**PROBLEM TO SOLVE**
Please render the lines below as a JSON list of strings, one string for each line, with blank lines omitted.
════════════════
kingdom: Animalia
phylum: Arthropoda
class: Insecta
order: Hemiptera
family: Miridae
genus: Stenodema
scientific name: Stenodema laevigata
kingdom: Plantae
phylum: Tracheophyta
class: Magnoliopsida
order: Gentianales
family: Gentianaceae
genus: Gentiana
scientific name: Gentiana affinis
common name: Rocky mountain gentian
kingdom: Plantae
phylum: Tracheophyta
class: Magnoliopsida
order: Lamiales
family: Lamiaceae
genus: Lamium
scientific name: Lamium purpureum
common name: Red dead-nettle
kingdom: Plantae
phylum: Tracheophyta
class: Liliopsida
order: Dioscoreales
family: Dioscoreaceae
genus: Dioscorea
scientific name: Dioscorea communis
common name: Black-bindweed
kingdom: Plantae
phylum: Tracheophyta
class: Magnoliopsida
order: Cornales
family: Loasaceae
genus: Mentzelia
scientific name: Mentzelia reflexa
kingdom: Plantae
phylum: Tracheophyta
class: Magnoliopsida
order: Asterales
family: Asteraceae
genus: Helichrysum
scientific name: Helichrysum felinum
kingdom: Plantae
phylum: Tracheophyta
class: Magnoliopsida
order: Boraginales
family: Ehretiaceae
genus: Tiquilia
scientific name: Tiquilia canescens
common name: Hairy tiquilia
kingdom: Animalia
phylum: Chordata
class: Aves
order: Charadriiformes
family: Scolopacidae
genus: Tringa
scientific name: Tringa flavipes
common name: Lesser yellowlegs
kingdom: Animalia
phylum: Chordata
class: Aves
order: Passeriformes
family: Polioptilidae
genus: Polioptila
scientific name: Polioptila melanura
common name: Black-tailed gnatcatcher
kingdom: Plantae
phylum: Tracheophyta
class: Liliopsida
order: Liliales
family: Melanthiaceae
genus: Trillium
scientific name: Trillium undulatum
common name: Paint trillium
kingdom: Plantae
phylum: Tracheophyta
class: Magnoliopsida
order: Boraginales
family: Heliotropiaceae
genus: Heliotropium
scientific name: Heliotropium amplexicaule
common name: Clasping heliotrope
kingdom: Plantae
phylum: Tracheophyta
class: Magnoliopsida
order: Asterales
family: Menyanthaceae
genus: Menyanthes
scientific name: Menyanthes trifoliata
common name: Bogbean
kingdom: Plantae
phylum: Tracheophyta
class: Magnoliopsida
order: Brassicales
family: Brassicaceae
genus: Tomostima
════════════════
**TASK RESULT**
[
  "kingdom: Animalia",
  "phylum: Arthropoda",
  "class: Insecta",
  "order: Hemiptera",
  "family: Miridae",
  "genus: Stenodema",
  "scientific name: Stenodema laevigata",
  "kingdom: Plantae",
  "phylum: Tracheophyta",
  "class: Magnoliopsida",
  "order: Gentianales",
  "family: Gentianaceae",
  "genus: Gentiana",
  "scientific name: Gentiana affinis",
  "common name: Rocky mountain gentian",
  "kingdom: Plantae",
  "phylum: Tracheophyta",
  "class: Magnoliopsida",
  "order: Lamiales",
  "family: Lamiaceae",
  "genus: Lamium",
  "scientific name: Lamium purpureum",
  "common name: Red dead-nettle",
  "kingdom: Plantae",
  "phylum: Tracheophyta",
  "class: Liliopsida",
  "order: Dioscoreales",
  "family: Dioscoreaceae",
  "genus: Dioscorea",
  "scientific name: Dioscorea communis",
  "common name: Black-bindweed",
  "kingdom: Plantae",
  "phylum: Tracheophyta",
  "class: Magnoliopsida",
  "order: Cornales",
  "family: Loasaceae",
  "genus: Mentzelia",
  "scientific name: Mentzelia reflexa",
  "kingdom: Plantae",
  "phylum: Tracheophyta",
  "class: Magnoliopsida",
  "order: Asterales",
  "family: Asteraceae",
  "genus: Helichrysum",
  "scientific name: Helichrysum felinum",
  "kingdom: Plantae",
  "phylum: Tracheophyta",
  "class: Magnoliopsida",
  "order: Boraginales",
  "family: Ehretiaceae",
  "genus: Tiquilia",
  "scientific name: Tiquilia canescens",
  "common name: Hairy tiquilia",
  "kingdom: Animalia",
  "phylum: Chordata",
  "class: Aves",
  "order: Charadriiformes",
  "family: Scolopacidae",
  "genus: Tringa",
  "scientific name: Tringa flavipes",
  "common name: Lesser yellowlegs",
  "kingdom: Animalia",
  "phylum: Chordata",
  "class: Aves",
  "order: Passeriformes",
  "family: Polioptilidae",
  "genus: Polioptila",
  "scientific name: Polioptila melanura",
  "common name: Black-tailed gnatcatcher",
  "kingdom: Plantae",
  "phylum: Tracheophyta",
  "class: Liliopsida",
  "order: Liliales",
  "family: Melanthiaceae",
  "genus: Trillium",
  "scientific name: Trillium undulatum",
  "common name: Paint trillium",
  "kingdom: Plantae",
  "phylum: Tracheophyta",
  "class: Magnoliopsida",
  "order: Boraginales",
  "family: Heliotropiaceae",
  "genus: Heliotropium",
  "scientific name: Heliotropium amplexicaule",
  "common name: Clasping heliotrope",
  "kingdom: Plantae",
  "phylum: Tracheophyta",
  "class: Magnoliopsida",
  "order: Asterales",
  "family: Menyanthaceae",
  "genus: Menyanthes",
  "scientific name: Menyanthes trifoliata",
  "common name: Bogbean",
  "kingdom: Plantae",
  "phylum: Tracheophyta",
  "class: Magnoliopsida",
  "order: Brassicales",
  "family: Brassicaceae",
  "genus: Tomostima"
]